** TASK ITEM **
When you reach the line containing "MOBILIER BIROU" in the entries below, please begin setting down lines exactly, stop only after the last one, and add nothing else.
*** RECORDS FOR THIS EXERCISE ***
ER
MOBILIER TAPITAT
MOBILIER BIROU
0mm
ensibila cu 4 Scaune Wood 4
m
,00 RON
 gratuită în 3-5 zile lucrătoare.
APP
*** End of RECORDS FOR THIS EXERCISE ***
** REPLY TO THE TASK **
MOBILIER BIROU
0mm
ensibila cu 4 Scaune Wood 4
m
,00 RON
 gratuită în 3-5 zile lucrătoare.
APP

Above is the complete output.